Things to do:
**1.** Decide whether each statement agrees with the court opinion on sealing court records, answering yes or no and quoting the deciding words of that opinion: (a) the plaintiffs' motion to seal was granted; (b) Local Rule 5.3(a) calls for a substantial showing before access is restricted; (c) the presumption of access cannot be overcome by any other interest.
**2.** Please carry on the court opinion on sealing court records, picking up after its final sentence.

(Beginning of Selected passage)

The opinion of the court was delivered by: David G. Larimer United States District Judge
The plaintiffs' motion to seal all pleadings and records in this action (Dkt. #2) is denied. The well-established presumption of accessibility to court documents is reflected in Local Rule 5.3(a) which states that "there is a presumption that Court documents are accessible to the public and that a substantial showing is necessary to restrict access." See also Video Software Dealers Ass'n v. Orion Pictures, 21 F.3d 24, 26 (2d Cir. 1994) ("[C]courts have recognized a strong presumption of public access to court records. This preference for public access is rooted in the public's first amendment right to know about the administration of justice") (citing Nixon v. Warner Communications, Inc., 435 U.S. 589 (1978)).
While this presumption of access can be overcome by a number of countervailing interests, such as preserving a defendant's right to a fair trial or a third party's privacy interests, see, e.g., Stephanski v. Goord, No. 02-CV-562F, 2005 WL 711628, at *1-*2 (W.D.N.Y. Mar. 29, 2005), the Second Circuit has emphasized that a district court "must carefully and skeptically review sealing requests to insure that there really is an extraordinary circumstance or compelling need" to seal court records. Orion Pictures, 21 F.3d at 27.

(End of Selected passage)
(Beginning of Study material)

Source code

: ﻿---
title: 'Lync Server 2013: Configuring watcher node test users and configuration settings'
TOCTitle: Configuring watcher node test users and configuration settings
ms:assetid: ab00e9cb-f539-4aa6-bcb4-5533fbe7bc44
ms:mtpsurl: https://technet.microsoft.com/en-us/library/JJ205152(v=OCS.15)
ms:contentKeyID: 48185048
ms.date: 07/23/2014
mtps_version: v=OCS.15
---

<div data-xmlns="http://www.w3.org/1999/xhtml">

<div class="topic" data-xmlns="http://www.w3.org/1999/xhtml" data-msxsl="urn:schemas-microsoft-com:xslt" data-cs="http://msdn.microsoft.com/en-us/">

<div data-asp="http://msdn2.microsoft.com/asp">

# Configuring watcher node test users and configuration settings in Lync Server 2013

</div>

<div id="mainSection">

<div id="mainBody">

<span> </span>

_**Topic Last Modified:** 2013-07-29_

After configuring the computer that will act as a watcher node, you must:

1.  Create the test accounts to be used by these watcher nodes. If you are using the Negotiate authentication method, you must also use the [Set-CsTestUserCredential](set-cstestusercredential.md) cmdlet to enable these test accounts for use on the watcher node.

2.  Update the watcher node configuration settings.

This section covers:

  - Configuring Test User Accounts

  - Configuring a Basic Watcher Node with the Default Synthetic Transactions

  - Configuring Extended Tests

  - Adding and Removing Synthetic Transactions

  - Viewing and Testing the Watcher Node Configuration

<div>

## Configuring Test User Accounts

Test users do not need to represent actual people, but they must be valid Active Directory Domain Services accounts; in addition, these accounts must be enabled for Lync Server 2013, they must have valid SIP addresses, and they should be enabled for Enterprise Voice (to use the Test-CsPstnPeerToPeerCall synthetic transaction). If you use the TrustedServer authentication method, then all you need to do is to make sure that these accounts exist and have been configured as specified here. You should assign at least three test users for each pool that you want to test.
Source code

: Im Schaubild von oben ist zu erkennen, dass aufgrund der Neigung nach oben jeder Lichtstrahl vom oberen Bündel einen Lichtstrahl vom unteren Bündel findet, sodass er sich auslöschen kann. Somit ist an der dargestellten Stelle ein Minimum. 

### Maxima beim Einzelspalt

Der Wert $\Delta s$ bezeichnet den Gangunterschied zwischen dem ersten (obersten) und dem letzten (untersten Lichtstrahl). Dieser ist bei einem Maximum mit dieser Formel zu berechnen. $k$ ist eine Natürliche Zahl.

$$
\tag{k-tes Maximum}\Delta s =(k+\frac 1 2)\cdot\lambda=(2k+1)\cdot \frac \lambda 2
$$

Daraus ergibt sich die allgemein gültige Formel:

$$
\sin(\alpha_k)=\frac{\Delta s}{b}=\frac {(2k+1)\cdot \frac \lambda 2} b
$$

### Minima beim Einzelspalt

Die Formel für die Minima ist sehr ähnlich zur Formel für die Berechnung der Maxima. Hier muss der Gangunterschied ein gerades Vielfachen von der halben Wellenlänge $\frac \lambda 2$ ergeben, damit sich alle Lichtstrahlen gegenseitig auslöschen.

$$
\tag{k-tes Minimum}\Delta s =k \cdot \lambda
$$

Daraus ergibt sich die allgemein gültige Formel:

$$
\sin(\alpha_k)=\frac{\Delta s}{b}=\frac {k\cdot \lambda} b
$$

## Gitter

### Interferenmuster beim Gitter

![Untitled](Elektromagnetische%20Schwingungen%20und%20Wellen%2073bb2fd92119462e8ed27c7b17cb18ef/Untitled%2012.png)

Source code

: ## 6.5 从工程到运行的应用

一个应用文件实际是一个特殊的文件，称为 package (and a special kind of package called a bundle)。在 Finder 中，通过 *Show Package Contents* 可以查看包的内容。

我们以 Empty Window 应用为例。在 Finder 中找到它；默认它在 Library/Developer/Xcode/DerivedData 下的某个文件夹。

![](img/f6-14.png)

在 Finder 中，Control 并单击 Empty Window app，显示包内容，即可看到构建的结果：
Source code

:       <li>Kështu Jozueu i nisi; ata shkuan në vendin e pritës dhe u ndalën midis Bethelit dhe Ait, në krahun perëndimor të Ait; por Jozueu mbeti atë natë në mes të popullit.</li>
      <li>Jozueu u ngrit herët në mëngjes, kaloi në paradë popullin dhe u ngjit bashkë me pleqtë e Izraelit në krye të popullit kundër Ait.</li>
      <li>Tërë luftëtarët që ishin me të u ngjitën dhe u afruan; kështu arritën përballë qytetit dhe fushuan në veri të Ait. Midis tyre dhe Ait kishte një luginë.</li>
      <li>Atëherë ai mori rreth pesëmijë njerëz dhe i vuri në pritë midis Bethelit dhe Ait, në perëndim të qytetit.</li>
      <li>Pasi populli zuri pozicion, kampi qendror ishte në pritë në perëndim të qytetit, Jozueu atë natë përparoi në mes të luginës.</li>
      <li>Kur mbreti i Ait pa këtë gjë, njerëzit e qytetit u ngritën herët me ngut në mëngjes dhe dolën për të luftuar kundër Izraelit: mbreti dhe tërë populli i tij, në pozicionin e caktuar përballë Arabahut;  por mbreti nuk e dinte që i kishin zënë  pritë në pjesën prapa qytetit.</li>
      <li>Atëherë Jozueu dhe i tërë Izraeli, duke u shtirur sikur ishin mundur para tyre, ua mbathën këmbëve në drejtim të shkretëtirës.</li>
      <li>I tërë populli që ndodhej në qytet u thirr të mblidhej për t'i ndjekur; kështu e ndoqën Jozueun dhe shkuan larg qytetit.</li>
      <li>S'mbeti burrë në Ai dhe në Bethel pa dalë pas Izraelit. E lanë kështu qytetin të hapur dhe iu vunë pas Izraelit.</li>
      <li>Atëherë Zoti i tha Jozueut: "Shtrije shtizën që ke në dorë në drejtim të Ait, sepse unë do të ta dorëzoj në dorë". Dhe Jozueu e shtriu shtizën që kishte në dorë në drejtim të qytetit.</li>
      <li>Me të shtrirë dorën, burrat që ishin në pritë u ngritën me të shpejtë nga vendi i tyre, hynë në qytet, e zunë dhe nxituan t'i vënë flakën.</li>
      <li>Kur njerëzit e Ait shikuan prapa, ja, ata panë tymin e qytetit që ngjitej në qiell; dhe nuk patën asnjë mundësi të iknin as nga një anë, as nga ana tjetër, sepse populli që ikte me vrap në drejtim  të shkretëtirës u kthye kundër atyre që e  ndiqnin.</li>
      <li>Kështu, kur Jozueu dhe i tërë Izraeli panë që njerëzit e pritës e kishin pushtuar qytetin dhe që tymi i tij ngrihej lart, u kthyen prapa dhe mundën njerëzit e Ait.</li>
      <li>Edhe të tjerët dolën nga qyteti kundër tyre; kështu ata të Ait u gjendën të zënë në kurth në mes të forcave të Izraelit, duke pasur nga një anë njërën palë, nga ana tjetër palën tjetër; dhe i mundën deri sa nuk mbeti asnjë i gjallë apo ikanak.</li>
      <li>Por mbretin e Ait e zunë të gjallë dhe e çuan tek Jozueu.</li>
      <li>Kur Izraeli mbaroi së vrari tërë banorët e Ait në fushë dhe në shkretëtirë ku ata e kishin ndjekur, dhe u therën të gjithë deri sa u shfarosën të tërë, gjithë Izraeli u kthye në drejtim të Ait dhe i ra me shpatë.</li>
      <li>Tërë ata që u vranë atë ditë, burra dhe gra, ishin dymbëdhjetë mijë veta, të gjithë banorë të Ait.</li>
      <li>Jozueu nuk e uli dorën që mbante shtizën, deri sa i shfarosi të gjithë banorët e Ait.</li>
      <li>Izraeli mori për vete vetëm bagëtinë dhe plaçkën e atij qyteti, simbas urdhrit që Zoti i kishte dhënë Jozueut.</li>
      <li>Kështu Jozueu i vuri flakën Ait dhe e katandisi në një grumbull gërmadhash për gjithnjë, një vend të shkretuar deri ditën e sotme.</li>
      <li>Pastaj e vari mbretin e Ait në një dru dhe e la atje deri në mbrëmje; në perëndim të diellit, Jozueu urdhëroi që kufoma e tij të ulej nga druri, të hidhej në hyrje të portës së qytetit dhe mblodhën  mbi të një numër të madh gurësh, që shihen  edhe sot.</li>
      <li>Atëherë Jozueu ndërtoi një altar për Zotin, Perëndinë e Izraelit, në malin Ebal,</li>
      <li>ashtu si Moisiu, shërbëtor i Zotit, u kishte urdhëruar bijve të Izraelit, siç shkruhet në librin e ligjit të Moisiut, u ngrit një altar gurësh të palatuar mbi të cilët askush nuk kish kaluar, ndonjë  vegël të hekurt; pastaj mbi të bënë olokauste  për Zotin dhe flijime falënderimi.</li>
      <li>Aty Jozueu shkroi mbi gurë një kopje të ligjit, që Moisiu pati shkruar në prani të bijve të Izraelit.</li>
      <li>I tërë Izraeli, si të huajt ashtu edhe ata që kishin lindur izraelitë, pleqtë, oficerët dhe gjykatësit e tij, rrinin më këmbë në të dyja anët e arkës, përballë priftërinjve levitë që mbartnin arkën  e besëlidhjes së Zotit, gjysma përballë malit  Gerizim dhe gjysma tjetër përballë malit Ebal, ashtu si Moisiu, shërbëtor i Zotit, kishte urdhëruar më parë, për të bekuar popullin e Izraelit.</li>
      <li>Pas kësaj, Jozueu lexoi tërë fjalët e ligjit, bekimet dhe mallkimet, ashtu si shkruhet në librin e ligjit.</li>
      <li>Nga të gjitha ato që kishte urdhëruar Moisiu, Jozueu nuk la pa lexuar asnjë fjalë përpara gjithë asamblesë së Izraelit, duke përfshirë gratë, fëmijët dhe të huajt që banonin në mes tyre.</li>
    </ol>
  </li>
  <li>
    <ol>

(End of Study material)

Exercise answers:
**1.**
(a) No: "The plaintiffs' motion to seal all pleadings and records in this action (Dkt. #2) is denied."
(b) Yes: "a substantial showing is necessary to restrict access"
(c) No: "this presumption of access can be overcome by a number of countervailing interests"

**2.**
Although I do recognize that the action involves a minor as the alleged victim, nevertheless, since the victim has been removed from the defendant school district, I believe that there are countervailing reasons why total sealing of the entire file is not warranted. I do not believe plaintiffs have presented sufficient facts to overcome the presumption of openness and public access to judicial proceedings, especially since the defendant is not a private party but is a school district that allegedly allowed employees to engage in impermissible conduct. The public, then, has some interest in having access to such a proceeding concerning the claims alleged and the Court's handling of such a matter.
Plaintiffs may, however, elect to proceed anonymously using pseudonyms or initials to protect the privacy of themselves and the infant plaintiff.
Plaintiffs' motion to seal the entire file and records (Dkt. #2) is denied, but plaintiffs are granted leave to proceed anonymously using pseudonyms or initials.